As teenagers and high school students, the young adults in our community ask themselves at one point or another during their time here, “where do I fit in?” Tanya Nongera, Mandarin teacher at The Gunnery, originally from Harare Zimbabwe, addressed her journey of “fitting in” at different points in her life at a recent school meeting. I share her remarks here:
Growing up, my mother typically addressed me in Shona (my mother language) and I usually replied in English. I understand Shona just fine, and the first words I ever spoke were most certainly mumblings that were meant to sound like Shona, but for some reason, my instinctive response was always English.
Let me give you a little context as to how I was raised. Both my parents are Shona, so I was born into a Shona speaking home. For the first 5 years of my life it was the language I heard and used the most.
Once I started school, English was the new fad; it was all I wanted to speak. I knew if I could just master the English language, I was well on my way to success. At age nine, I began boarding school in a part of Zimbabwe that is predominantly Ndebele speaking (a language most people outside of southern Africa affectionately refer to as one of “the clicking languages”). This could not have torn me further away from my heritage as a descendant of the Mashona. The longer I lived in Bulawayo, the more English I spoke, and the more English I spoke, the less Shona I spoke.
I knew enough to get by, and my family speaks English as well, so I never really paid much attention to it. But as I have grown older, I have become more intrigued by my cultural heritage, and I find myself speaking Shona more regularly, and telling people about life in Zimbabwe, but I’m also always searching for answers.
This is because the further I am away from home the more I yearn for that feeling of closeness, for that sense of belonging. Because, being one of many Zimbabweans in the diaspora, my fellow countrymen say I am not Zimbabwean enough to be Zimbabwean (I have been “Americanized” — so to speak), and on a daily basis I am also reminded that I am not American enough to be American. So where do I fit in?

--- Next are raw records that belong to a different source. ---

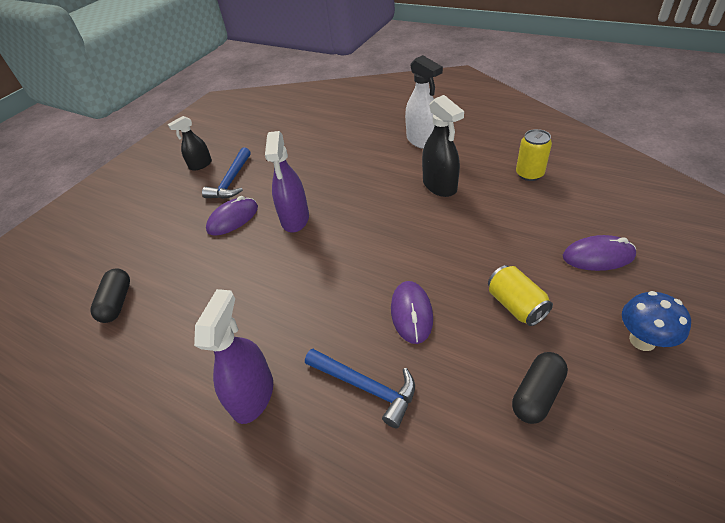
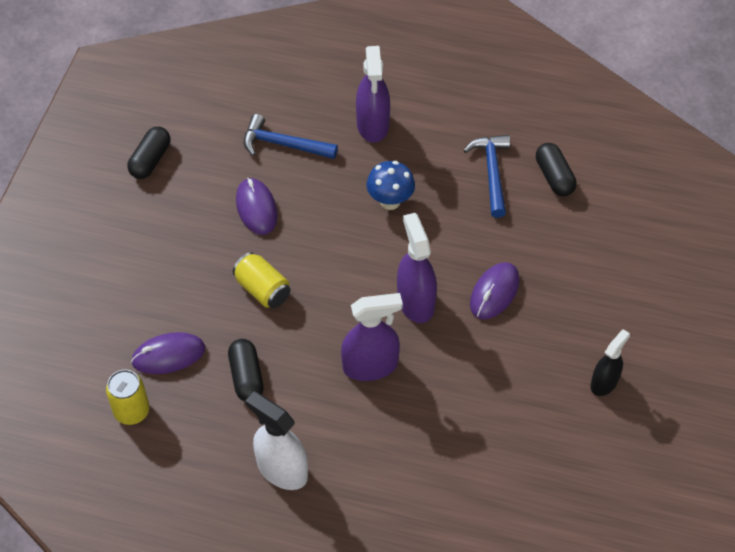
camera: 160 degrees right, 10 degrees up
blue hammer [202,147,251,199] -> blue hammer moved to [464,135,510,218]
black spray bottle [422,95,464,197] -> black capsule [228,339,264,401]
yellow can [488,265,553,326] -> yellow can moved to [233,252,291,308]
purple mouse [563,235,636,271] -> purple mouse moved to [131,332,205,374]
blue mushroom [622,291,691,351] -> blue mushroom moved to [367,161,415,210]
none -> purple spray bottle [341,293,403,381]

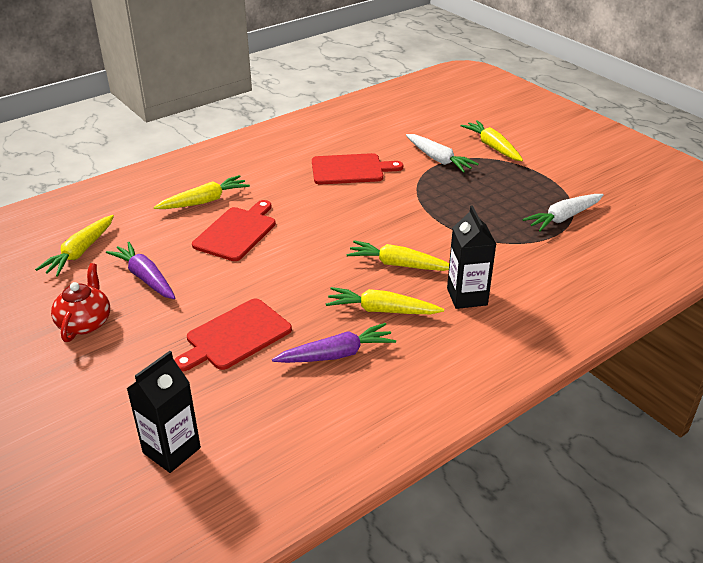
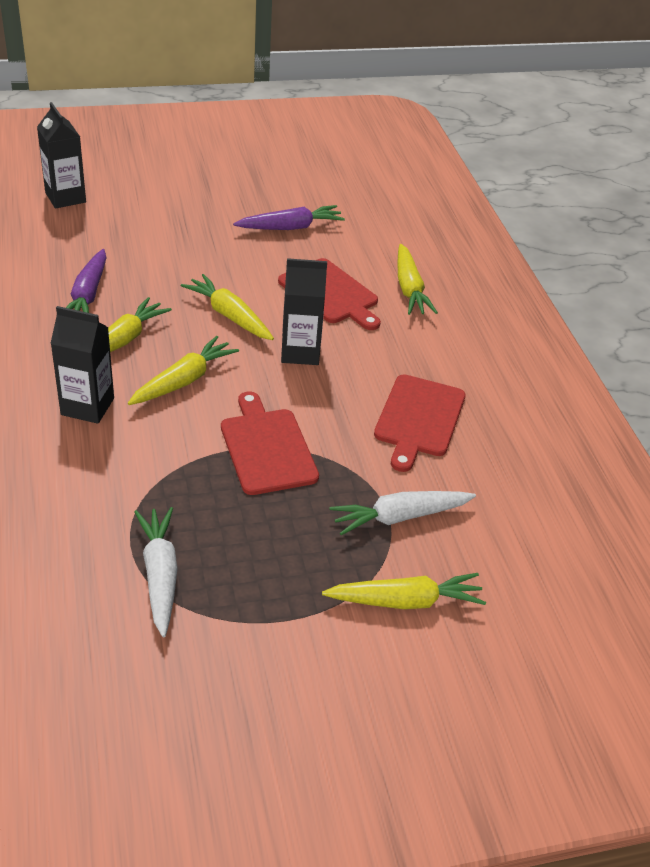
camera: 110 degrees right, 5 degrees up
yellow carrot [35,215,114,277] -> yellow carrot moved to [181,274,274,340]
red teapot [51,263,110,342] -> none
red cutting board [174,298,292,371] -> red cutting board moved to [221,391,319,495]
none -> black carton [281,258,327,365]

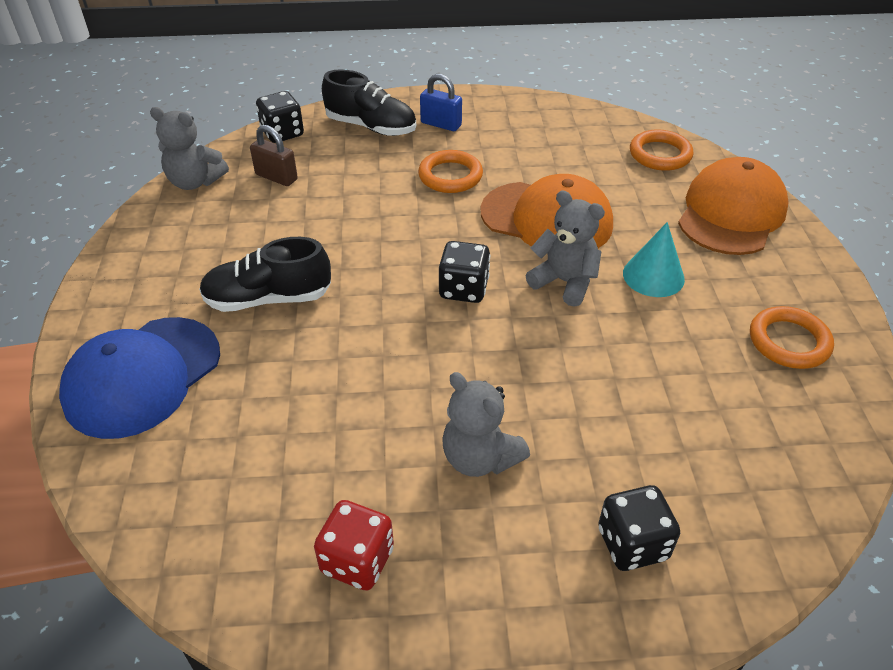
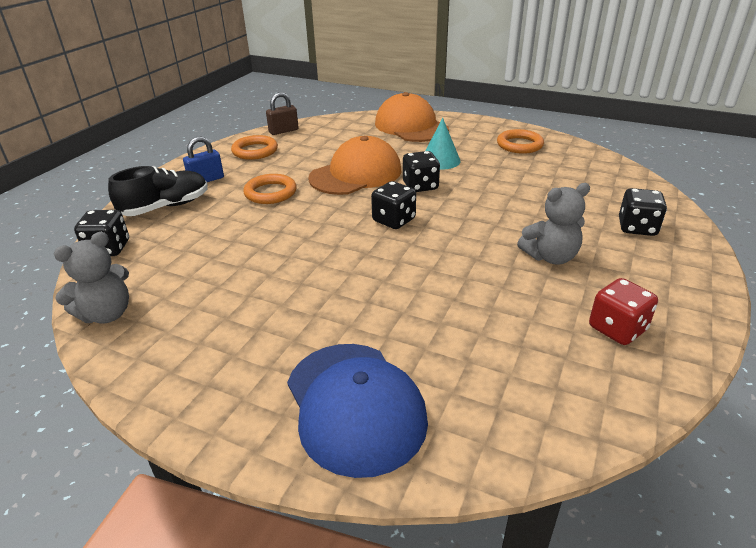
camera: 60 degrees left, 10 degrees down
black shoe [199,237,331,312] -> none
brown padlock [250,125,298,186] -> brown padlock moved to [266,92,299,135]
grey teddy bear [526,191,605,307] -> black dice [403,151,440,192]
orange ring [630,129,693,171] -> orange ring moved to [231,135,278,160]

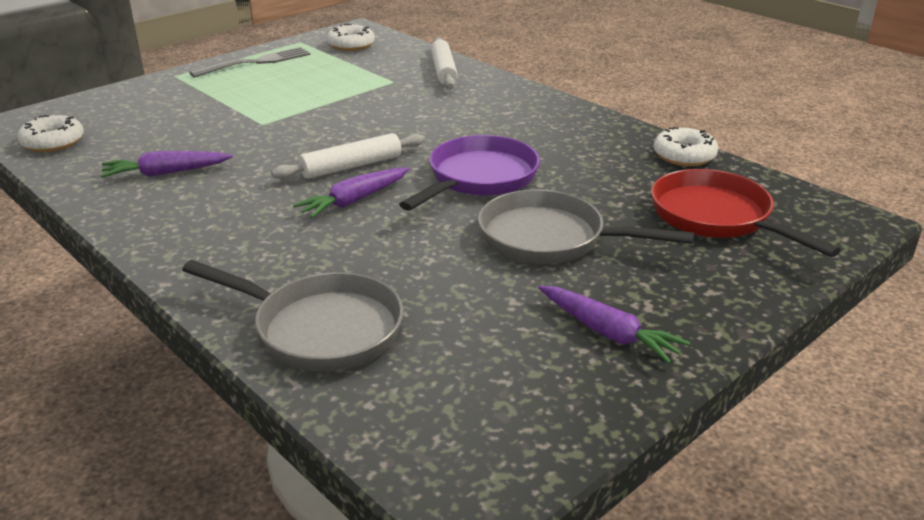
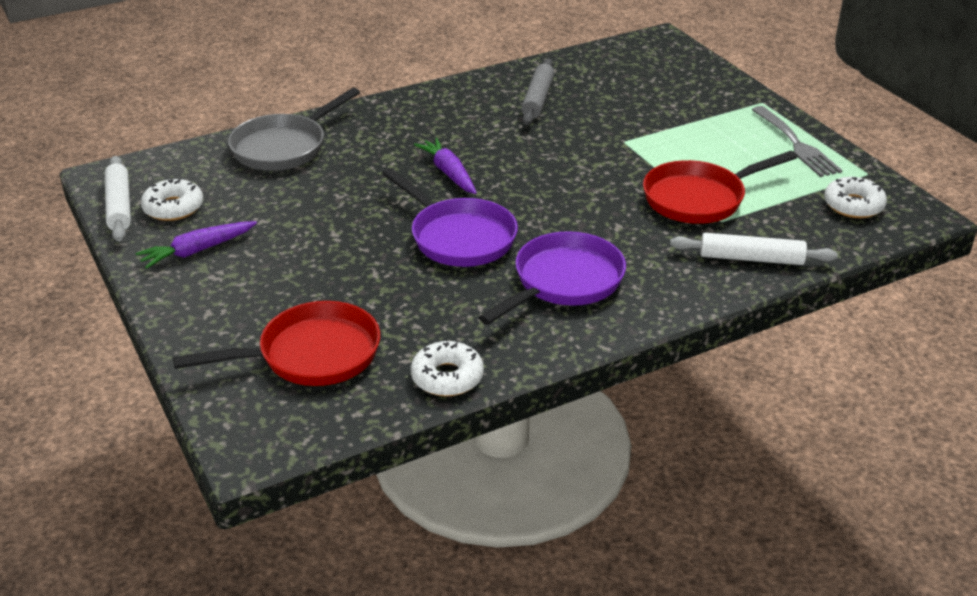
camera: 105 degrees right, 5 degrees up
white donut [17,115,84,152] -> white donut moved to [141,179,203,221]
purple carrot [100,151,233,178] -> grey rolling pin [521,59,554,125]
white rolling pin [271,133,425,179] -> white rolling pin moved to [105,156,131,242]
grey pan [478,189,694,264] -> none
none -> purple pan [478,231,626,325]
none -> red pan [643,151,797,224]

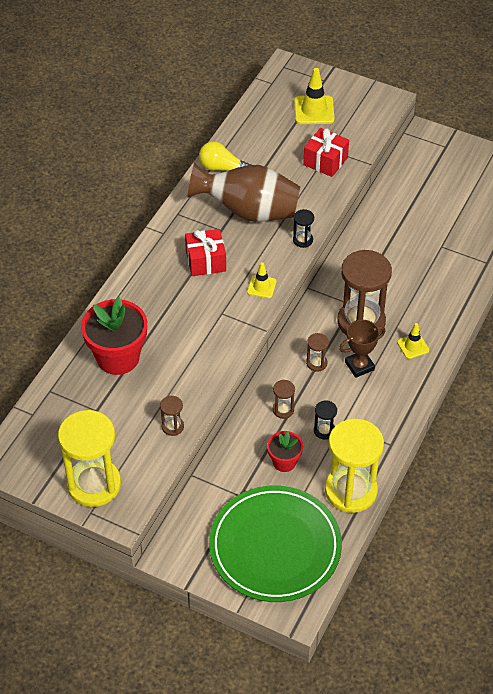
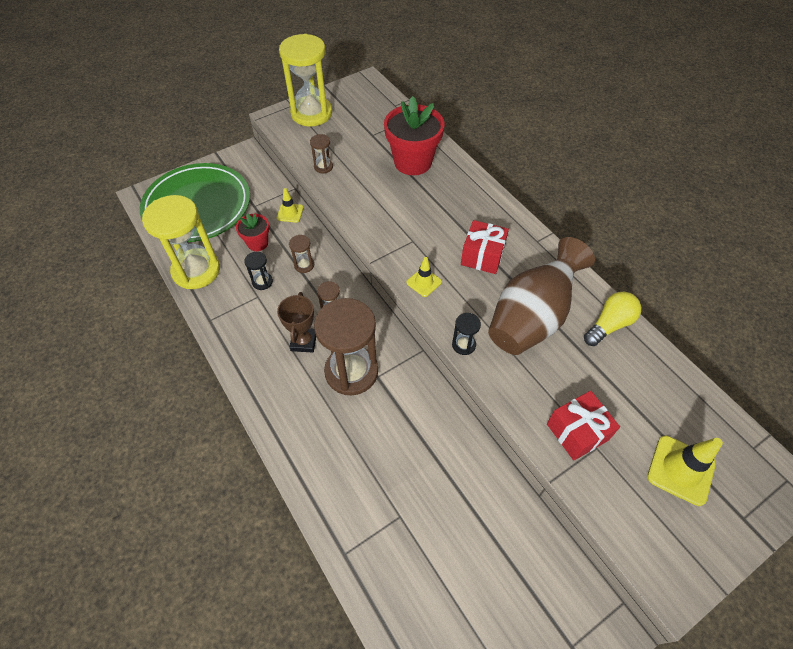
camera: 120 degrees right, 5 degrees up
yellow traffic cone [397,323,429,359] -> yellow traffic cone moved to [277,188,304,223]

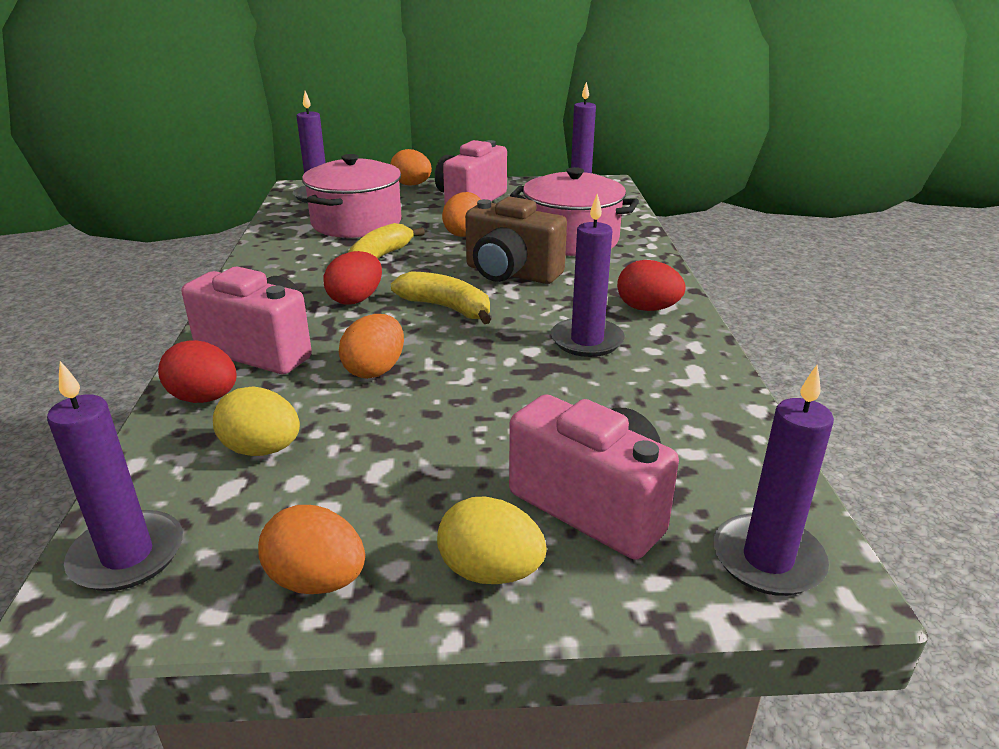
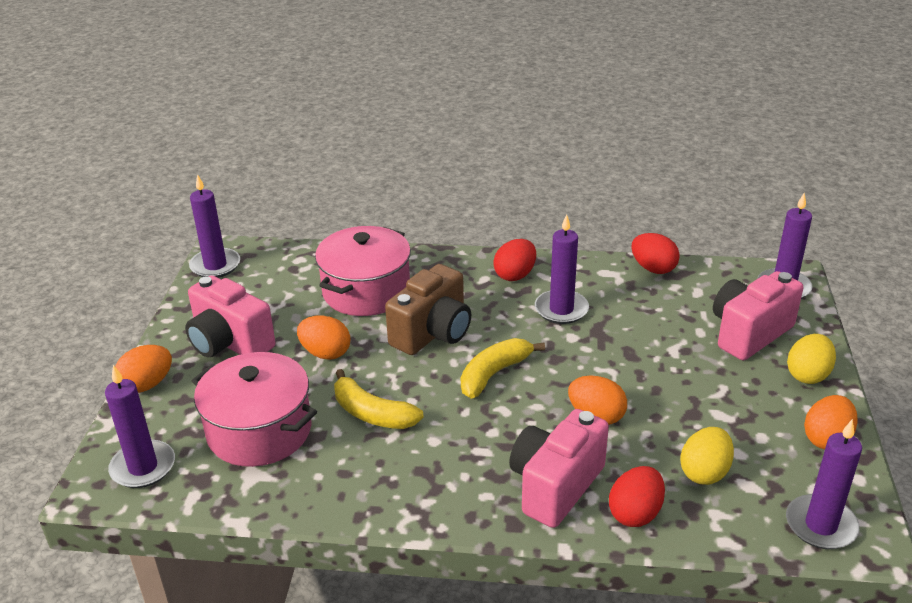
camera: 80 degrees left, 5 degrees up
red egg [324,251,382,305] -> red egg moved to [631,233,680,274]

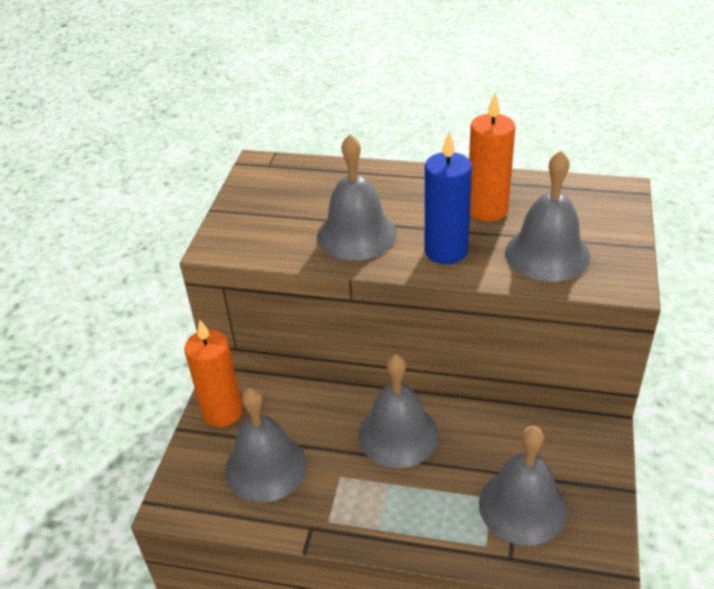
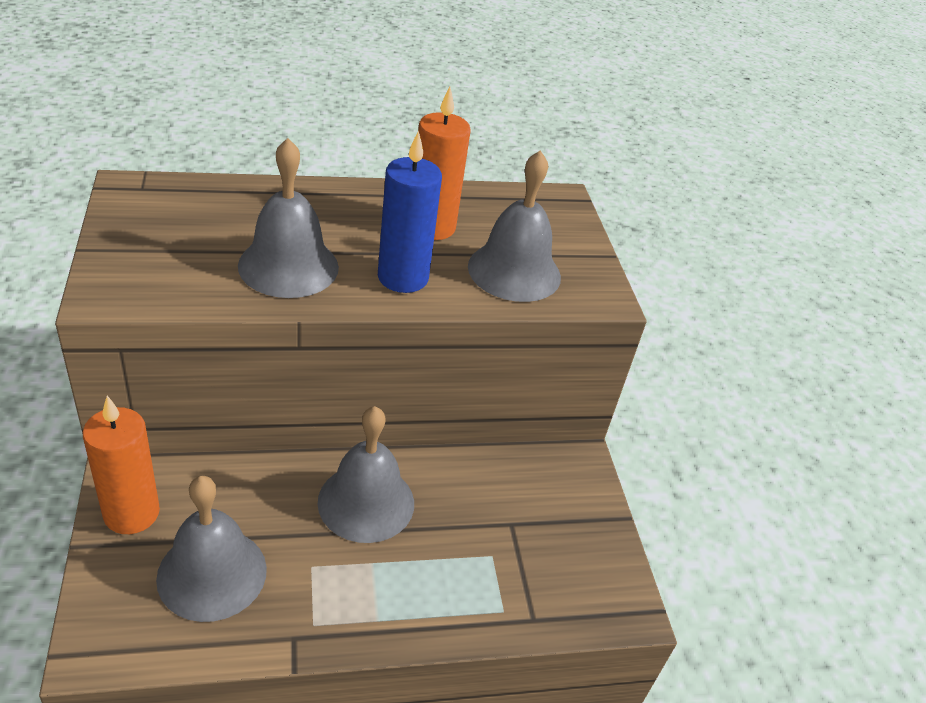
camera: 30 degrees left, 0 degrees up
grey bell [479,426,568,546] -> none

As a result, I have spent a lot of time these past few years trying to know as much as I can about Zimbabwean customs. Take the TOTEMS for example. For those who don’t know what a totem is, in Zimbabwean culture, a Totem (Mitupo) is a way of identifying the clans that historically made up the ancient civilizations of the dynasties that ruled the Shona people from Great Zimbabwe.
Most symbols are closely associated with animal names, and they tend to follow the male lineage. My totem is a Porcupine (Nungu), and this is what unifies the collective pride and aspirations of my clan, our ancestors, and our future descendants. Nungu is a part of our identity, and we are often praised according to the characteristics of our totem using popular “praise poetry” (Madetembo).
I have also spent some time reading up on Shona proverbs; they have taught me a great deal about how my ancestors viewed the world, and the messages they relay are still relevant today.
For example: “Tsapata rukukwe hazvienzani nokuvata pasi”
Translation: A worn out mat is still a bed, it is not like sleeping on the ground,
Message: Half a loaf of bread is better than no bread at all.
Take another one of my favourite proverbs: “Chidokodoko chirere-muviri chikuru chinozouya wakora,”
Translation: Very little is enough sustenance for the body, more will come later when it is fat.
Message: From small beginnings come great things.
So, I pose this question to you, does doing all this research, and suddenly having this wealth of knowledge about ancient Zimbabwean customs make me more Zimbabwean? Or does it just make me better informed? I am inclined to agree with the latter. So if you ask me today who I am, I’ll say:
“I am a mish-mash of Nongera, Tarumbwa, Nungu, Soko, Shona, Ndebele, Zimbabwean, and ‘non-resident alien’” (apparently the best US immigration could do for foreigners was refer to us as aliens).
I am PROUDLY Zimbabwean. My ‘Zimbabweanness’ is such a big part of me, and although it has taken me this many years to truly appreciate what it means to be a Zimbo, no one can take that away from me. Don’t let other people define you. Be who you want to be and be steadfast in your beliefs. Your identity is yours, and only you can control the narrative.